Preliminary data from U.S. Department of Labor's Mine Safety and Health Administration (MSHA) indicates that 2012 was the second best year in terms of fatalities in the nations mines. The data shows that 36 miners lost their lives in fatal accidents in 2012; 17 in metal/nonmetal and 19 in coal. This is the second lowest level of recorded fatalities compared to 2009 when there were 35 fatalities.

West Virginia led the nation in 2012 with seven coal-mining deaths, according to preliminary figures from the MSHA. The fatality count for 2012 was one more than the six West Virginia coal miners killed in 2011.

Across all types of mining, the industry’s total fatality count in 2012 was 36, down from 37 in 2011. Year-over-year record improvements in safety performance were tragically interrupted in 2006 and again in 2010 with mine disasters at Crandall Canyon and Upper Big Branch mines, respectively.

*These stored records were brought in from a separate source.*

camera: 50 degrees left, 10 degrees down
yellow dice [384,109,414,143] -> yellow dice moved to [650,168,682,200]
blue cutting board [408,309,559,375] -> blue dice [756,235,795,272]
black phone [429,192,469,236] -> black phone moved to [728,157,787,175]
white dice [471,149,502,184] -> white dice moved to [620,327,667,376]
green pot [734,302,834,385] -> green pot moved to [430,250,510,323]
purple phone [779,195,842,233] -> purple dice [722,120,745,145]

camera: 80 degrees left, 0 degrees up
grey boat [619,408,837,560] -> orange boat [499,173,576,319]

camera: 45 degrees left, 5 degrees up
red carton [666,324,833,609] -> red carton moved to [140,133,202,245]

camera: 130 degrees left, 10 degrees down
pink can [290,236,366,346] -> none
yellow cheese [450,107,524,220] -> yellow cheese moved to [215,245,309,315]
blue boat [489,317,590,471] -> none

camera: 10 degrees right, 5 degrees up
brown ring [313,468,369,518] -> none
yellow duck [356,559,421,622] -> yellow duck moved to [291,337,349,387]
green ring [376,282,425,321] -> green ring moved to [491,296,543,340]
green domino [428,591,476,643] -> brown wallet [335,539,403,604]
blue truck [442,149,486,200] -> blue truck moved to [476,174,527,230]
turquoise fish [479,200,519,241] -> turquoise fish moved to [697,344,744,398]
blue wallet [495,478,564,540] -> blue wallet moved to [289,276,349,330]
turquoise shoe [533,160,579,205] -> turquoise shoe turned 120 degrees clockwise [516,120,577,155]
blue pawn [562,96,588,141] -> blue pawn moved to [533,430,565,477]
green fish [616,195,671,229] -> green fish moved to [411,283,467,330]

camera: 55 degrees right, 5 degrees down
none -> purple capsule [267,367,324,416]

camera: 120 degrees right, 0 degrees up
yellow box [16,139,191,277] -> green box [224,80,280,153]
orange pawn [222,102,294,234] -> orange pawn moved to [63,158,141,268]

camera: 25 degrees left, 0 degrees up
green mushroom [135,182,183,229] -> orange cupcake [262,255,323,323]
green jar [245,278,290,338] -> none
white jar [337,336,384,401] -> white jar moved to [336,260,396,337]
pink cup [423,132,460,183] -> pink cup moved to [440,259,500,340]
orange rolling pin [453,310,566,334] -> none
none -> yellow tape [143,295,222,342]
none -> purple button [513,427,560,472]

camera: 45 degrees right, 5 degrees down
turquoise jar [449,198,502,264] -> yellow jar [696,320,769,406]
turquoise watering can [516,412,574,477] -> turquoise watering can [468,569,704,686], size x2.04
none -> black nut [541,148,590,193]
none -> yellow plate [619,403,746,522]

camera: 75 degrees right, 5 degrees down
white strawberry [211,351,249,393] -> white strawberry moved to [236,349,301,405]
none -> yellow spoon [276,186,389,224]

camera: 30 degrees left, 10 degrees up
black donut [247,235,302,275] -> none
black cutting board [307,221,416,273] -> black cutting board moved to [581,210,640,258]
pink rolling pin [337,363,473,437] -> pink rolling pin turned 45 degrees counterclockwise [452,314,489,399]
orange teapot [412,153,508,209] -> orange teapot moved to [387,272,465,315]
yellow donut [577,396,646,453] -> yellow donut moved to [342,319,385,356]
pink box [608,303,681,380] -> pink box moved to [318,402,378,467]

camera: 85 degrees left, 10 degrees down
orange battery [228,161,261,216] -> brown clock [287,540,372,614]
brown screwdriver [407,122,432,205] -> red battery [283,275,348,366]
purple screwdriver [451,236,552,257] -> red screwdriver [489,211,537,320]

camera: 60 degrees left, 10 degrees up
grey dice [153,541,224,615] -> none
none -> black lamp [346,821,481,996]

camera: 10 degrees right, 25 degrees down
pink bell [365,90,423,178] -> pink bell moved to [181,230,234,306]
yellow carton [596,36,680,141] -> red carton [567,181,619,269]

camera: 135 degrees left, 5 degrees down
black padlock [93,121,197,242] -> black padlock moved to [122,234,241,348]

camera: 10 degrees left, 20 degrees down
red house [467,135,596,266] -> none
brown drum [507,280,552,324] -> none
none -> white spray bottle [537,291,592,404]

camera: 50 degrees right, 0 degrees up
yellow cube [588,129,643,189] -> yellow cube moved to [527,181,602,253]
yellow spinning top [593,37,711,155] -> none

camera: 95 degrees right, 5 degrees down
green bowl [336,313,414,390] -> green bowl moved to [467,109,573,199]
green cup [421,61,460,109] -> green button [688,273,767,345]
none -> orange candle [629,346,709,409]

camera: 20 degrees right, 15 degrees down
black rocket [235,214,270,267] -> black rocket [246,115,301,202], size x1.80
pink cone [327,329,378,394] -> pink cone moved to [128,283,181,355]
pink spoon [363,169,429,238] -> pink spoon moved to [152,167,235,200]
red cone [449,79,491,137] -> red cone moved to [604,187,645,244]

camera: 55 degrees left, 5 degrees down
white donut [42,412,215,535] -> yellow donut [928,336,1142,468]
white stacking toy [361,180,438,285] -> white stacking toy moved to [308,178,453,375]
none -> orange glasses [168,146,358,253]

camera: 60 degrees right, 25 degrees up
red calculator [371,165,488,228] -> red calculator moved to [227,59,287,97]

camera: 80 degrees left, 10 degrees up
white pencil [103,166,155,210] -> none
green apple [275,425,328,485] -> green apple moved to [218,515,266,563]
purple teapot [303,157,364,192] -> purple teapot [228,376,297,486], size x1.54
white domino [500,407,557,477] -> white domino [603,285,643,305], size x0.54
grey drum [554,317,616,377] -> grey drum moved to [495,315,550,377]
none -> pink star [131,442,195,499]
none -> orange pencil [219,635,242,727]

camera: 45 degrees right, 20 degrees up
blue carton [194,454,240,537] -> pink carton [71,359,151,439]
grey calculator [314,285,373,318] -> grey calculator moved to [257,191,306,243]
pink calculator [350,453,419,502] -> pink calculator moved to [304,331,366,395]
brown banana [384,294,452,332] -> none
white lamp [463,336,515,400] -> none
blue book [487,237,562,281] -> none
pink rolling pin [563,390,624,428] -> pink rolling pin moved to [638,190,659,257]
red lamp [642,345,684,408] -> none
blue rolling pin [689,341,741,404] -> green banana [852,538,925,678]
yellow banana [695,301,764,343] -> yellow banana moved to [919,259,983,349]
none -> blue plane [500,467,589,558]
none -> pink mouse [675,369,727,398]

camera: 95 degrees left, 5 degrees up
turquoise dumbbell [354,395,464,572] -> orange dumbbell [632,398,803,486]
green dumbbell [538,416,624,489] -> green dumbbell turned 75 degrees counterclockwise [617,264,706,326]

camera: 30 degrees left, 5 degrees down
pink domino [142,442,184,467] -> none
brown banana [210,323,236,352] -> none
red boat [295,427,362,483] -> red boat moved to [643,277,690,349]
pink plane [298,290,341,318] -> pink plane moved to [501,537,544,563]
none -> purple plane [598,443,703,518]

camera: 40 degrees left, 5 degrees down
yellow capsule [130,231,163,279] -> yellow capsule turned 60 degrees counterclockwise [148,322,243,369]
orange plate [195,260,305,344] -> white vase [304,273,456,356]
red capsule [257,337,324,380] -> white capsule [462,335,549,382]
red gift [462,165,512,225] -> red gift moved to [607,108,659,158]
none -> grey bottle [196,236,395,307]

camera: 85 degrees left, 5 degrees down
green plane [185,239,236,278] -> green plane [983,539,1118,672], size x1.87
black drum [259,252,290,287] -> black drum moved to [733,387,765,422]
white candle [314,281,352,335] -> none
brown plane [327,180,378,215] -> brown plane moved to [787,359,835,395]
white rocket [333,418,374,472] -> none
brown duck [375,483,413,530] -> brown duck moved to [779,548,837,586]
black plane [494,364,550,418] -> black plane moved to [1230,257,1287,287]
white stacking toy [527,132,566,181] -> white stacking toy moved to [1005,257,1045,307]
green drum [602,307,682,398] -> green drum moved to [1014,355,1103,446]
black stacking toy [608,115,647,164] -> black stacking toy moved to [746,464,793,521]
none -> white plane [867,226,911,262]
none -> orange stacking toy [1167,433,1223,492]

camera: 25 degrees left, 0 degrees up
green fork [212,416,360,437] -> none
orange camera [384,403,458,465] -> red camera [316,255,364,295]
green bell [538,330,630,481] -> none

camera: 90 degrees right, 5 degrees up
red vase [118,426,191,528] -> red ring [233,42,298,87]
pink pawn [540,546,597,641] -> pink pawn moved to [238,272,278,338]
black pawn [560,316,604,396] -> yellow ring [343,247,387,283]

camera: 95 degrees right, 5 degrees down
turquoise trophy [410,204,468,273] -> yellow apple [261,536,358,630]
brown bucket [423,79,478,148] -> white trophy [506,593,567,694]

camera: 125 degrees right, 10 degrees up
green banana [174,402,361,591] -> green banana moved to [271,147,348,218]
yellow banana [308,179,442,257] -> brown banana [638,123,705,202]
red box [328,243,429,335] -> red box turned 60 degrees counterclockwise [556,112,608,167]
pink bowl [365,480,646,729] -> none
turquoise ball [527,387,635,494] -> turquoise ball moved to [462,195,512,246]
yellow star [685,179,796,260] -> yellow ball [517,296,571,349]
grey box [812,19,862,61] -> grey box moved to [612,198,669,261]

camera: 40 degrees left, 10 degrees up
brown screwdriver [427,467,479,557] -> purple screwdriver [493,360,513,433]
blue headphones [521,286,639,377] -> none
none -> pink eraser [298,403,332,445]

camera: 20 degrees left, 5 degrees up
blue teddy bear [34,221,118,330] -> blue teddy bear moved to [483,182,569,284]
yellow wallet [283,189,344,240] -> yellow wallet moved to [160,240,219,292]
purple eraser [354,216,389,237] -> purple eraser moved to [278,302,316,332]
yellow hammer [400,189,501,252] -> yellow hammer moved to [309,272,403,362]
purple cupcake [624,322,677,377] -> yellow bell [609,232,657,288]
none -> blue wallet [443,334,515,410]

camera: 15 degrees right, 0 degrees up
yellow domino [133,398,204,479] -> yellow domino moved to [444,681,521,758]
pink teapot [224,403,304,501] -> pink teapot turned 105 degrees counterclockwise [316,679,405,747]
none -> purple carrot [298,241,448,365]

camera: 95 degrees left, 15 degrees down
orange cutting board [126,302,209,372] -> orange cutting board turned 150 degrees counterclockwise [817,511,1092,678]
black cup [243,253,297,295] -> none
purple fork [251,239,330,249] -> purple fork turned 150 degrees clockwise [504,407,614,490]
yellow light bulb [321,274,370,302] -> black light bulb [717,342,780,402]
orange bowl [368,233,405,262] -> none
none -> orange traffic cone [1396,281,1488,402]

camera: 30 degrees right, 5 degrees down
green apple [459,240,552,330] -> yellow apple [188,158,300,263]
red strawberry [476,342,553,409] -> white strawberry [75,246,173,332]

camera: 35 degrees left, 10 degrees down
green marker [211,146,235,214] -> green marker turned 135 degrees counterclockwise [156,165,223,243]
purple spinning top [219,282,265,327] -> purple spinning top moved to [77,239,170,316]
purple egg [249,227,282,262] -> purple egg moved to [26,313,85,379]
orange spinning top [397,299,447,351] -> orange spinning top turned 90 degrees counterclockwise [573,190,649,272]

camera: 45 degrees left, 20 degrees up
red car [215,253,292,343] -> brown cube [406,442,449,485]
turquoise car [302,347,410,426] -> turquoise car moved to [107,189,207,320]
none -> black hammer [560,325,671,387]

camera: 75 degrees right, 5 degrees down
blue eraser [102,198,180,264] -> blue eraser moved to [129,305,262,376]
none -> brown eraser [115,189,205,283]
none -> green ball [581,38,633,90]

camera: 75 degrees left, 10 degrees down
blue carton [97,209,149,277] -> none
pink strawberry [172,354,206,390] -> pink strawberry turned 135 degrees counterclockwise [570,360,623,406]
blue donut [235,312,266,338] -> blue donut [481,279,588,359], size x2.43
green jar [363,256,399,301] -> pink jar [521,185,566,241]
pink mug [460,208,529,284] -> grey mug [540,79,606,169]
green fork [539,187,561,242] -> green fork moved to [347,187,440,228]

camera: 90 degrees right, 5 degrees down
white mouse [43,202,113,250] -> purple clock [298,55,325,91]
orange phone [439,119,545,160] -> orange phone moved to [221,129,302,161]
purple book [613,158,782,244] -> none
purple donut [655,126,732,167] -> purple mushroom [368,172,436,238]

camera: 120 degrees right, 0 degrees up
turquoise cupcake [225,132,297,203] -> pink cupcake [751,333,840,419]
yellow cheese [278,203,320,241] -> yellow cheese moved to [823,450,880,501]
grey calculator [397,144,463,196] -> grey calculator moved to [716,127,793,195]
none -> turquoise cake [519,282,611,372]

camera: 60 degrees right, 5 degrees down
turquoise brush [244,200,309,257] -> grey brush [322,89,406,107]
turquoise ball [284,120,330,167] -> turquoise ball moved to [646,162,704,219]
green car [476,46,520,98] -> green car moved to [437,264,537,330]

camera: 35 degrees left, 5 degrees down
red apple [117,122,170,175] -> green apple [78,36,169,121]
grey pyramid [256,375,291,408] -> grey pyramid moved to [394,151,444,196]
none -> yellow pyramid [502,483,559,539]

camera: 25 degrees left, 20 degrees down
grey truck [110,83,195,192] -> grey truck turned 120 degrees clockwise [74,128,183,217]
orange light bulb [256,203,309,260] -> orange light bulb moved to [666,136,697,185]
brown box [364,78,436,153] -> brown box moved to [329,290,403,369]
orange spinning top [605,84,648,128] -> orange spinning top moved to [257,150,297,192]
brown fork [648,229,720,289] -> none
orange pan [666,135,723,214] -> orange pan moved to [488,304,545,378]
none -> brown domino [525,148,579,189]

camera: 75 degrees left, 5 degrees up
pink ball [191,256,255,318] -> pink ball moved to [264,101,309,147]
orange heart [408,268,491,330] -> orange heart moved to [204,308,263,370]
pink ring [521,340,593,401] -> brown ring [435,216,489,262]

Kentucky had the second most coal-mining deaths last year, with four. Alabama had two, and Colorado, Illinois, Indiana, Ohio, Tennessee and Virginia had one each.

West Virginia has led the nation in coal-mining fatalities in five of the last dozen years. Kentucky led the nation six times during that period, and Utah led once, in 2007, when nine workers died in the Crandall Canyon Mine Disaster.

On Dec. 21, the Obama administration outlined new timelines for several key mine safety initiatives, as part of the publication of the government-wide semi-annual regulatory agenda.

The MSHA regulatory agenda says the agency will finalize by May a proposed rule to require “proximity detection” devices that would shut down certain underground mining equipment when workers get too close, to help prevent injuries and deaths caused by collisions.

MSHA also says it will finalize by June its long-awaited rule aimed at reducing miners’ exposure to coal dust that causes deadly black lung disease. A new rule on how to handle increased enforcement at mining operations that exhibit patterns of violation is due to be finalized in January. And a second proximity device rule, to expand the requirement to other mobile underground equipment, is to be published in draft form in July, MSHA said.

The black lung rule in particular has been basically stalled since not long after it was proposed in October 2010, in part because of opposition from industry and from Republicans in Congress, the West Virginia Gazette reported.

Black lung, or coal workers’ pneumoconiosis, is an irreversible and potentially deadly disease caused by exposure to coal dust.

In 1969, Congress made eliminating black lung a national goal with a law that required mine operators to take steps to limit exposure. The law greatly reduced black lung among the nation’s coal miners.

Scientists have found, though, that black lung is on the rise again. Researchers have warned of a doubling of black lung rates since 1997, and of an alarming incidence of the disease among younger miners, whose entire careers took place under the 1969 law’s dust limits.

In West Virginia, more than 2,000 coal miners died of black lung between 1995 and 2004, second only to Pennsylvania, with 4,234 black lung deaths during the same period, according to government data. Nationwide, black lung killed more than 10,000 miners during those years.